I was going to call this a misconception. But, in fact, the answer is that
Twitter _is_ a high-bandwidth medium. For readers.

(It's more effort for writers, but who cares about us? There are orders of
magnitude more readers than writers.)

It's true that I could dump a lot more raw information on you with a ten-
second video Tweet than a 140-character text Tweet.
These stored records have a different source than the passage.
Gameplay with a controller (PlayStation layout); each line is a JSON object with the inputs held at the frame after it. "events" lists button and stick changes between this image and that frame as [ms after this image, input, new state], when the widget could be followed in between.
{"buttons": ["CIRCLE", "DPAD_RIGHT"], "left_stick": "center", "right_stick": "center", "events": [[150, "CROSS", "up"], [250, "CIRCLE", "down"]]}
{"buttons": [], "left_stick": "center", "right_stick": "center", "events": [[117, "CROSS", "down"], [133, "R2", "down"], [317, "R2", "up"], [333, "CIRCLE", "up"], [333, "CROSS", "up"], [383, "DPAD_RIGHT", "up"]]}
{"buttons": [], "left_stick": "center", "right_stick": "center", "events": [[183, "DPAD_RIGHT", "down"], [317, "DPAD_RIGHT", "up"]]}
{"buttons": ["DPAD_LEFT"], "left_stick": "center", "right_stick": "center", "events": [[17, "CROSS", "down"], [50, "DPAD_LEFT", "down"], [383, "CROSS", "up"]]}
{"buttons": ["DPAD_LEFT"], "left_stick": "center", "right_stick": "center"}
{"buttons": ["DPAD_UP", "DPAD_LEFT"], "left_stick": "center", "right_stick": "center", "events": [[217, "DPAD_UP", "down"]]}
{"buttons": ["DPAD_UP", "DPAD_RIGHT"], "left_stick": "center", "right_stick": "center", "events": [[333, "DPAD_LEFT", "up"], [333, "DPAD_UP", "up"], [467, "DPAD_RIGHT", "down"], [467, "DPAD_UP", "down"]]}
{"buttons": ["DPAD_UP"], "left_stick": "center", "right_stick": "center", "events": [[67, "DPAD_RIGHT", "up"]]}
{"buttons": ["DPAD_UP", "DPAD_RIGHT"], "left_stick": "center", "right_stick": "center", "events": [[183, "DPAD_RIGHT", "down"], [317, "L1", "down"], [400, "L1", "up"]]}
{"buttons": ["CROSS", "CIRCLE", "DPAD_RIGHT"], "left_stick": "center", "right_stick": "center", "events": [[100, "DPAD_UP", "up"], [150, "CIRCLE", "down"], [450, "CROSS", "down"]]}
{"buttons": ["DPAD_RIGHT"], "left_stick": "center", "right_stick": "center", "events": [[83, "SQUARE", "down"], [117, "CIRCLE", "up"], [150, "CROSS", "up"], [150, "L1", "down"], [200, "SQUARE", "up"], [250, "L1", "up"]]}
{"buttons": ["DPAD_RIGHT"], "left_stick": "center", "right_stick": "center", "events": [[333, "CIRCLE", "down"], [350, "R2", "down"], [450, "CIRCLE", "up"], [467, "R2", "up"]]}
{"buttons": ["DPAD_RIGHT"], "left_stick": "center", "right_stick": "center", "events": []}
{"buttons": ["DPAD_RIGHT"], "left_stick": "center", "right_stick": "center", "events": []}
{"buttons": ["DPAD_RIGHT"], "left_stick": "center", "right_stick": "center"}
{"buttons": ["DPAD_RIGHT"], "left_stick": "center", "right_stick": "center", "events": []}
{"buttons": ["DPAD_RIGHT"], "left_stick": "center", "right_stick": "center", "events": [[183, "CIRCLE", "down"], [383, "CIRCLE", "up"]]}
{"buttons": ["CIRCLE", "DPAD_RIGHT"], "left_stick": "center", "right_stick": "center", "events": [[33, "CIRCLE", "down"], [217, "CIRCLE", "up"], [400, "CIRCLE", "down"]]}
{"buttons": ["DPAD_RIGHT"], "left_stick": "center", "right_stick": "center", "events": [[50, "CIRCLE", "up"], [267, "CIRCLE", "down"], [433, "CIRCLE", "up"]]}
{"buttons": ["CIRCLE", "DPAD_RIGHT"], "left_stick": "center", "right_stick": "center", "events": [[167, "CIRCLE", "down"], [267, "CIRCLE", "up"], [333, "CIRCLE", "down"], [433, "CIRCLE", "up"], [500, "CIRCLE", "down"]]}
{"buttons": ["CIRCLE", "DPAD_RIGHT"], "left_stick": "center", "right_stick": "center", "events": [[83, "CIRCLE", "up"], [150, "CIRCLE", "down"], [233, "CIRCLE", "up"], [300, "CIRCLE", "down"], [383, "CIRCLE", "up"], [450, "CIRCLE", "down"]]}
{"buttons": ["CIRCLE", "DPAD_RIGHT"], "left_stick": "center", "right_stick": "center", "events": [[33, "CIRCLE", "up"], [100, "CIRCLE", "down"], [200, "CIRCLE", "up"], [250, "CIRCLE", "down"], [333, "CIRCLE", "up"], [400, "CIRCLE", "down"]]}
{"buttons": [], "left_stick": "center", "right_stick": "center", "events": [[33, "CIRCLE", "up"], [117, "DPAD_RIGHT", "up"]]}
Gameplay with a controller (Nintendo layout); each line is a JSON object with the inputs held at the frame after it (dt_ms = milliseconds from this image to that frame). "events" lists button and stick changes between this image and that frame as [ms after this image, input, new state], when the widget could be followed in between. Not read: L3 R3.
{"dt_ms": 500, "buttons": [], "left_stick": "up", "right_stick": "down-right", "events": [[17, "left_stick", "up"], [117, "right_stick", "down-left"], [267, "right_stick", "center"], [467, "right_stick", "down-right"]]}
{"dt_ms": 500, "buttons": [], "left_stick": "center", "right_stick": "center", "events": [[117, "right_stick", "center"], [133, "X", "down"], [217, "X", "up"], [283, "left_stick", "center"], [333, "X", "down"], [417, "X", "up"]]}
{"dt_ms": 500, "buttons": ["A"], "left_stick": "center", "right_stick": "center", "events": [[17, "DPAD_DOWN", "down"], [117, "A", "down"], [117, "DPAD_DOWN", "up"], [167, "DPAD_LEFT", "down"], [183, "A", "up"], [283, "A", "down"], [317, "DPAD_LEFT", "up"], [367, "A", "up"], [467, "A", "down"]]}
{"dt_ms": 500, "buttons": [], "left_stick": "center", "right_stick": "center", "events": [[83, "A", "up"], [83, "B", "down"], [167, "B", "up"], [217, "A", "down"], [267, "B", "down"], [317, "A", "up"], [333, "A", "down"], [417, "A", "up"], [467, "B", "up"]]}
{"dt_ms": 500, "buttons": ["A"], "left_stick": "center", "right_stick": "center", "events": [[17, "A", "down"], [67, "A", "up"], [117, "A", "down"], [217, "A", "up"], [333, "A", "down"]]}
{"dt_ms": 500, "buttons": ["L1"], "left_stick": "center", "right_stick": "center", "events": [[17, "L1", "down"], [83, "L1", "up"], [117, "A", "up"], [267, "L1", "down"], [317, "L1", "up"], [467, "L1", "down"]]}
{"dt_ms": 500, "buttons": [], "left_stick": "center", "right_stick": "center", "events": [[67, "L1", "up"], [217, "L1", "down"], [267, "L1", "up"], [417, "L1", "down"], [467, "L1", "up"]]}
But most of that
information would not only be _useless_ (you probably don't care to know the
exact quality of the light falling on the bookshelf behind me, or how well I
shaved this morning) but positively _negative_ (because it will distract you,
detract from my point, and tend to engage and distract many more levels of
your brain, thus contributing to the mental cost of context-switching that is
the bane of modern existence).

What I crave as a reader, among other things [1], is a source of plain-text
links and messages (which can be followed up if desired) that are drawn from a
body of people I vaguely trust, or their immediate circle of friends; that
have been wordsmithed, at great effort, to pack the maximum content in the
minimum space; and that have been arranged on a single screen that can be
browsed without fuss or effort and that doesn't contain big blinky ads that
have been engineered to be among the most distracting things ever made. And,
what do you know, Twitter is a pretty good approximation of that, especially
for events that are evolving in real time.

\---

[1] This is kind of an important point. Twitter is one tool, for one kind of
reading. I wouldn't entirely give up blogs, or YouTube, or HN for Twitter,
just as I wouldn't give up all books for Wikipedia.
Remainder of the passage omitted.